All the Rage: Breaking Down the Wide Receiver Mid Screen
In the past week across the NFL, teams utilized or attempted to utilize the wide receiver mid screen, a heretofore seldom used play, no less than eight times. Whether or not this was a statistical aberration, a mere coincidence in play calling or by design given the success of the team that attempted it twice in a nationally televised game on Thursday night, remains to be seen.
The team that thrust the play into semi-prominence this week was the Kansas City Chiefs. The Chiefs, and head coach Andy Reid, have surprised most around the NFL, opening the season with three straight wins.
They have not been flawless wins, however, as Kansas City has struggled to create a vertical passing game. That lack of downfield threat has allowed defenses to bring the safeties down closer to the line of scrimmage and pass rushers to pin their ears back when rushing the quarterback.
Enter the wide receiver mid screen.
The mid screen takes advantage of an over aggressive pass rush, the same way any other screen does, but removes the ability to be shut down by having a defender delay a leak into a zone.
The play was popularized by Don Read in the late 1980s and early 1990s when he was the head coach at Montana. Read used a lot of bubble and mid screens to supplement his lack of a vertical attack.
On the particular play we're dissecting, the Chiefs were facing a 3rd-and-15 from their own 15-yard line. The Chiefs lined up in the shotgun, and sent what looked like everyone out into a pass pattern, but it was really just a one-route screen play.
As you can see in the diagram of the play below, the play develops, from a defensive perspective, as a four-verticals attack, out of a compressed Shotgun formation with a drag route underneath.
There's a simple rub on the drag route designed to give the receiver, in this case Kansas City wide receiver Donnie Avery—a small, legal "pick" to help create separation.
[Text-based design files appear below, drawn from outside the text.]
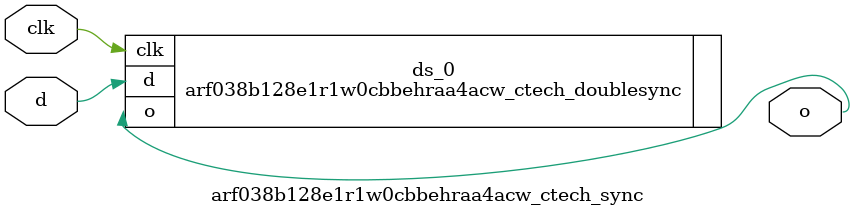
<source format=sv>

`ifndef ARF038B128E1R1W0CBBEHRAA4ACW_CTECH_SYNC_SV
`define ARF038B128E1R1W0CBBEHRAA4ACW_CTECH_SYNC_SV

module arf038b128e1r1w0cbbehraa4acw_ctech_sync (
  input  logic  clk,
  input  logic  d,

  output logic  o
);

  arf038b128e1r1w0cbbehraa4acw_ctech_doublesync ds_0 (.o(o), .d(d), .clk(clk));

endmodule // arf038b128e1r1w0cbbehraa4acw_ctech_sync

`endif // ARF038B128E1R1W0CBBEHRAA4ACW_CTECH_SYNC_SV
</source>
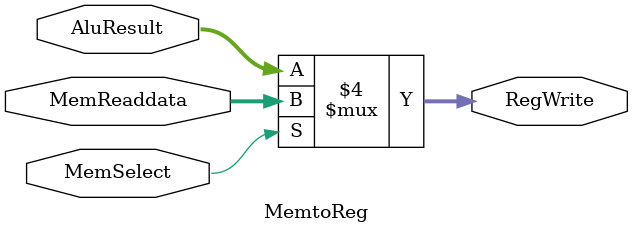
<source format=v>
`timescale 1ns / 1ps
module MemtoReg(MemSelect,MemReaddata,AluResult,RegWrite);
    
input MemSelect;
input [63:0]MemReaddata;
input [63:0]AluResult;

output [63:0]RegWrite;

always@(MemSelect)
    begin
        if (MemSelect==0)
            RegWrite=AluResult;
        else
            RegWrite=MemReaddata;
    end

endmodule


</source>
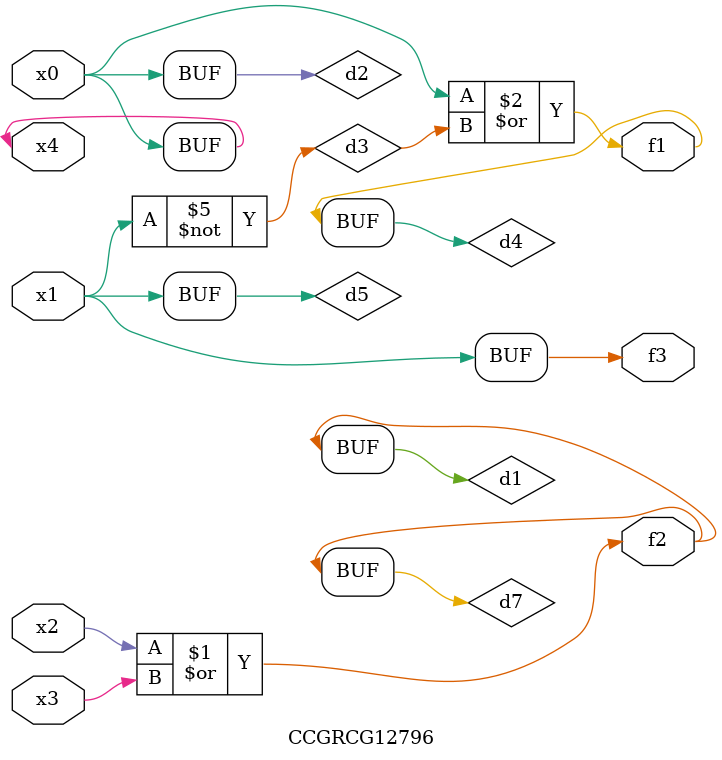
<source format=v>
module CCGRCG12796(
	input x0, x1, x2, x3, x4,
	output f1, f2, f3
);

	wire d1, d2, d3, d4, d5, d6, d7;

	or (d1, x2, x3);
	buf (d2, x0, x4);
	not (d3, x1);
	or (d4, d2, d3);
	not (d5, d3);
	nand (d6, d1, d3);
	or (d7, d1);
	assign f1 = d4;
	assign f2 = d7;
	assign f3 = d5;
endmodule

</source>
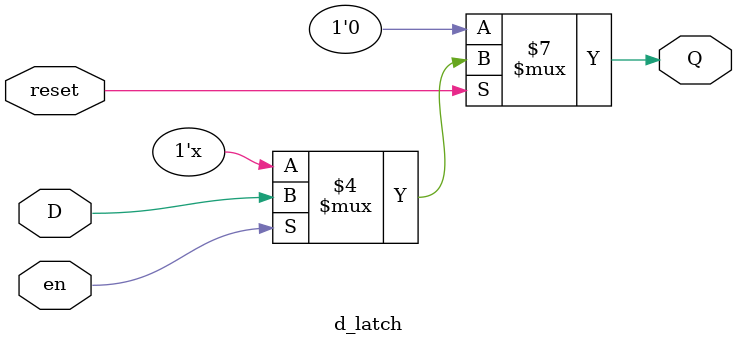
<source format=v>

module d_latch (
	input D, // Data Input
	input en, // Enable Signal
	input reset, // Asynchronous Reset Low
	output reg Q); // Data Output

always @(en or reset or D) begin

if (reset == 1'b0) 
Q <= 1'b0;
else if (en) 
Q <= D;
else Q <= Q; // Latch when en == 0

end

endmodule

</source>
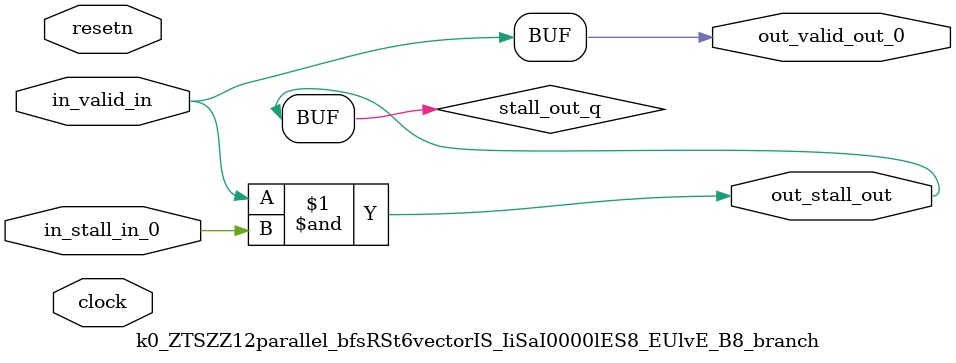
<source format=sv>



(* altera_attribute = "-name AUTO_SHIFT_REGISTER_RECOGNITION OFF; -name MESSAGE_DISABLE 10036; -name MESSAGE_DISABLE 10037; -name MESSAGE_DISABLE 14130; -name MESSAGE_DISABLE 14320; -name MESSAGE_DISABLE 15400; -name MESSAGE_DISABLE 14130; -name MESSAGE_DISABLE 10036; -name MESSAGE_DISABLE 12020; -name MESSAGE_DISABLE 12030; -name MESSAGE_DISABLE 12010; -name MESSAGE_DISABLE 12110; -name MESSAGE_DISABLE 14320; -name MESSAGE_DISABLE 13410; -name MESSAGE_DISABLE 113007; -name MESSAGE_DISABLE 10958" *)
module k0_ZTSZZ12parallel_bfsRSt6vectorIS_IiSaI0000lES8_EUlvE_B8_branch (
    input wire [0:0] in_stall_in_0,
    input wire [0:0] in_valid_in,
    output wire [0:0] out_stall_out,
    output wire [0:0] out_valid_out_0,
    input wire clock,
    input wire resetn
    );

    wire [0:0] stall_out_q;
    reg [0:0] rst_sync_rst_sclrn;


    // stall_out(LOGICAL,6)
    assign stall_out_q = in_valid_in & in_stall_in_0;

    // out_stall_out(GPOUT,4)
    assign out_stall_out = stall_out_q;

    // out_valid_out_0(GPOUT,5)
    assign out_valid_out_0 = in_valid_in;

    // rst_sync(RESETSYNC,7)
    acl_reset_handler #(
        .ASYNC_RESET(0),
        .USE_SYNCHRONIZER(1),
        .PULSE_EXTENSION(0),
        .PIPE_DEPTH(3),
        .DUPLICATE(1)
    ) therst_sync (
        .clk(clock),
        .i_resetn(resetn),
        .o_sclrn(rst_sync_rst_sclrn)
    );

endmodule

</source>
This separation is vital, as it is the only route in play for the Chiefs on the play. If the receiver was unable to separate, quarterback Alex Smith would have been forced to throw the ball away.
As it happened, the Philadelphia Eagles dropped eight men back into coverage, rushing only three, giving the blockers time to set up, Donnie Avery time to break free and Smith time to get him the ball. Avery followed his lead blocking, racking up a 56-yard total gain.
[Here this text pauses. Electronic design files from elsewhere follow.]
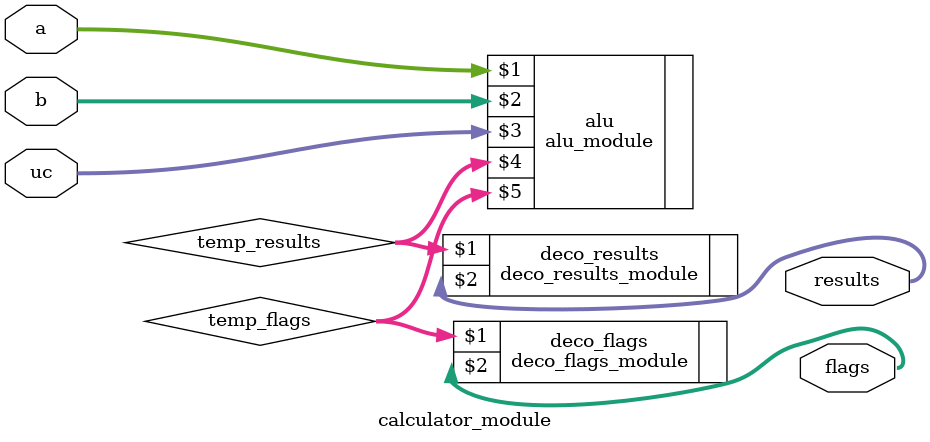
<source format=sv>
module calculator_module
(
  input logic [3:0] a, 
  input logic [3:0] b,
  input logic [4:0] uc, 
  output logic [6:0] results,
  output logic [3:0] flags
);

  logic [3:0] temp_results;
  logic [3:0] temp_flags;

  alu_module alu(a, b, uc, temp_results, temp_flags);
  
  deco_results_module deco_results(temp_results, results);
  
  deco_flags_module deco_flags(temp_flags, flags);


endmodule 
</source>
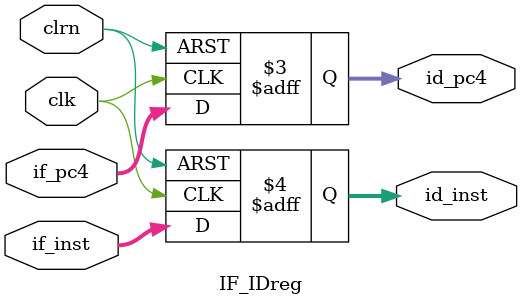
<source format=v>
`timescale 1ns / 1ps
module IF_IDreg(clk,clrn,if_pc4,if_inst,id_pc4,id_inst
    );
	 input [31:0] if_pc4,if_inst;
	 input clk,clrn;
	 output [31:0] id_pc4,id_inst;
	 
	 reg [31:0] id_pc4,id_inst;
	 
	 always @ (posedge clk or negedge clrn)
		if(clrn ==0 )
			begin 
				id_pc4<=0;
				id_inst<=0;
			end
		else
			begin
				id_pc4<=if_pc4;
				id_inst <=if_inst;
			end
endmodule

</source>
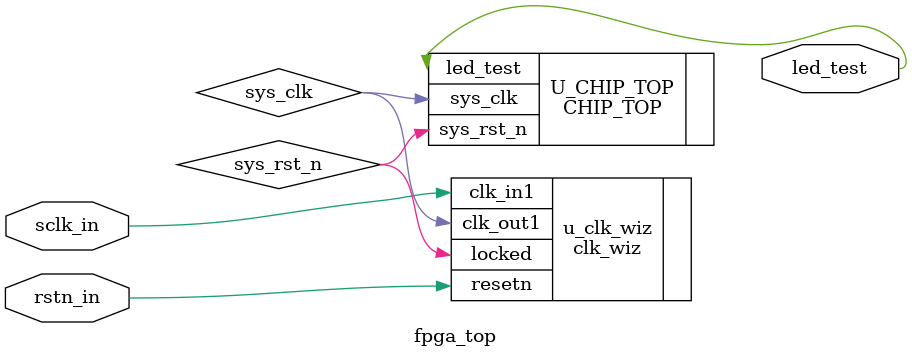
<source format=v>



module fpga_top(
    input   sclk_in     ,
    input   rstn_in     ,

    output  led_test    

);
//=================================================================================
// Parameter declaration
//=================================================================================


//=================================================================================
// Signal declaration
//=================================================================================

wire    sys_clk     ;
wire    sys_rst_n   ;

//=================================================================================
// Body
//=================================================================================

clk_wiz u_clk_wiz(
    // Clock out ports
    .clk_out1       ( sys_clk       ),      // output clk_out1
    // Status and control signals
    .resetn         ( rstn_in       ),      // input resetn
    .locked         ( sys_rst_n     ),      // output locked
    // Clock in ports
    .clk_in1        ( sclk_in       )       // input clk_in1
);      



CHIP_TOP    U_CHIP_TOP(
    .sys_clk            ( sys_clk       ),
    .sys_rst_n          ( sys_rst_n     ),
    .led_test           ( led_test      )

);

endmodule

</source>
The Chiefs came back and ran the exact same play later in the game on 3rd-and-19 for a similar result. Impressive, and vital for a team that had only one pass travel 10 or more air yards in the entire game, per Pro Football Focus.
The advantages of developing a mid-screen game for a team that is unable to throw vertically for whatever reason (quarterback arm limitations, receivers unable to create separation vertically, etc.) are pretty clear. It allows teams to get speedy players in space and create after the catch. Again, the play is exquisitely simple in design, simply created to take advantage of an over-aggressive defense in obvious passing situations.
The disadvantages are that it limits the offense to one, maybe two, actual functional routes on a play, and that it can be shut down with a tight, non-aggressive mid-zone scheme, or a lineman leaking back into zone. In order to properly execute the play, you also need an explosive receiver who can create separation with his speed, and quickly, lest the defense pin their ears back and get to the quarterback before he can get the pass out.
For a team like the Minnesota Vikings, with Christian Ponder's struggles driving the ball, and the speed and run after the catch ability the Vikings have in receivers like Cordarelle Patterson and Jarius Wright, I wouldn't be at all surprised to see them working the concept into their offense sometime soon as well.